▶ Richiesta data A
Rispondi alle seguenti domande in base alla fonte sul riciclaggio di denaro:
(i) Da quale accusa è stato assolto A.?
(ii) A quanto ammonta la perdita totale subita da C.?
(iii) In quale forma di colpevolezza può essere compiuto il reato di riciclaggio di denaro?
▶ Richiesta data B
Elenca tutte le sigle di una sola lettera con cui la fonte indica persone, società o azioni. Accanto a ciascuna indica a chi o a che cosa si riferisce.

▶ Fonte
%%
A. è stato assolto dall’accusa di riciclaggio di denaro qualificato.
La Corte penale ha riconosciuto l’esistenza di un reato a monte del riciclaggio di denaro. Per la Corte penale è stato dimostrato che X. era un dirigente della società danneggiata C. e che egli ha venduto le azioni Y. e i “Certain Rights” detenuti privatamente alla danneggiata C. a un prezzo decisamente eccessivo, al fine di compensare la sua perdita contabile con le azioni Y. X. ha quindi violato il suo dovere di diligenza in relazione al patrimonio di C., che ha subito una perdita totale di circa 150 milioni di euro. La condotta di X. ha quindi adempiuto i requisiti del reato di amministrazione infedele (qualificata).
Per la Corte penale, è stato ulteriormente provato che le transazioni incriminate hanno costituito atti di occultamento e quindi di riciclaggio di denaro. X. ha così adempiuto i requisiti del reato di riciclaggio di denaro (qualificato).
Il reato di riciclaggio di denaro può essere compiuto unicamente con dolo (eventuale). Il riciclatore deve essere al corrente della provenienza criminale dei valori patrimoniali o perlomeno prenderla in considerazione. A. può quindi essere considerato correo nel riciclaggio di denaro solo se si può dimostrare che era a conoscenza del reato presupposto di amministrazione infedele (qualificata).
%%
Righe di dati:
%%
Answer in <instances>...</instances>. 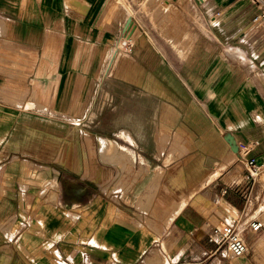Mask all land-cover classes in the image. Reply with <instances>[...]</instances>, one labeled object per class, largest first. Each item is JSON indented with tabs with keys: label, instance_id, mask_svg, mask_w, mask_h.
<instances>
[{
	"label": "crops",
	"instance_id": "1",
	"mask_svg": "<svg viewBox=\"0 0 264 264\" xmlns=\"http://www.w3.org/2000/svg\"><path fill=\"white\" fill-rule=\"evenodd\" d=\"M171 1L0 0V264H264V25Z\"/></svg>",
	"mask_w": 264,
	"mask_h": 264
},
{
	"label": "built area",
	"instance_id": "2",
	"mask_svg": "<svg viewBox=\"0 0 264 264\" xmlns=\"http://www.w3.org/2000/svg\"><path fill=\"white\" fill-rule=\"evenodd\" d=\"M170 1V0H163ZM247 14L250 16L252 23L255 26L264 25V0H247ZM251 149L246 148L240 152L241 160L245 163L248 169L246 179L248 181H256L260 177L263 171V165L258 164L255 158L249 157ZM262 223L252 224V229L254 231H260L262 228ZM212 242L218 245L225 244L228 253L234 257L239 258L246 254L248 251V246L242 239L239 231L235 228L234 224L227 223L220 227H215L213 229L212 235L210 237Z\"/></svg>",
	"mask_w": 264,
	"mask_h": 264
},
{
	"label": "rangeland",
	"instance_id": "3",
	"mask_svg": "<svg viewBox=\"0 0 264 264\" xmlns=\"http://www.w3.org/2000/svg\"><path fill=\"white\" fill-rule=\"evenodd\" d=\"M149 1L150 0H148L147 5L150 4ZM151 1H154V0H151ZM169 2L171 3L172 1L170 0ZM172 3H174V2H172ZM161 8L163 10L166 9L164 3H163V5H162ZM34 96L38 100H39V98L41 96V94L38 92L37 88H36V92H35V95ZM118 104H121V103H119V101H118ZM118 109L121 110V106H119ZM122 117L123 116H122V113L121 112H118L116 114H112L111 112L108 113L107 111H105L103 114H101L99 116V120H100V122H105V124H106L108 121L111 122V123L112 122H121L123 120ZM89 118H90V116L88 115V118H87L88 119V121H87L88 123H87V125L88 126H91L89 124V121H90ZM90 130L91 129H84L83 131H81L82 132V137H84V138L85 137L86 138H90V134H91L90 133L91 132ZM98 132H99V134H103V135L108 134V136H115L113 134H116L117 131H110V130L98 129ZM71 133H73L72 130H71ZM72 136H74V135H72ZM77 136H80L79 135V132H78ZM263 168H264V166H263ZM91 170L89 171L90 175H91ZM260 179H261L262 185H264V173L262 174V176H261ZM254 204L255 205H253V209L251 210V214L257 216V218L264 224V191L262 192V189H260L259 193L255 194ZM242 237H244V234H242ZM255 237H256V235L253 236V240H254ZM221 246H222L221 247L222 249H226V245L225 244H222Z\"/></svg>",
	"mask_w": 264,
	"mask_h": 264
},
{
	"label": "water",
	"instance_id": "4",
	"mask_svg": "<svg viewBox=\"0 0 264 264\" xmlns=\"http://www.w3.org/2000/svg\"><path fill=\"white\" fill-rule=\"evenodd\" d=\"M227 140L230 142L231 146L233 147V150L238 153L239 152V147L236 144L234 138L231 135H227Z\"/></svg>",
	"mask_w": 264,
	"mask_h": 264
}]
</instances>
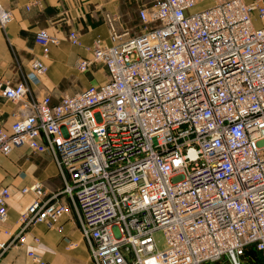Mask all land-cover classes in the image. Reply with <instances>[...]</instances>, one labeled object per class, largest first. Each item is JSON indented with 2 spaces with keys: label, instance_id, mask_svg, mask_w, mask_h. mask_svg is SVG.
%%
▶ Risultato corretto A
(i) Dall'accusa di riciclaggio di denaro qualificato.
(ii) A circa 150 milioni di euro.
(iii) Unicamente con dolo (eventuale).

▶ Risultato corretto B
A.: la persona assolta dall'accusa di riciclaggio di denaro qualificato.
X.: il dirigente della società danneggiata C.
C.: la società danneggiata.
Y.: le azioni vendute da X. a C.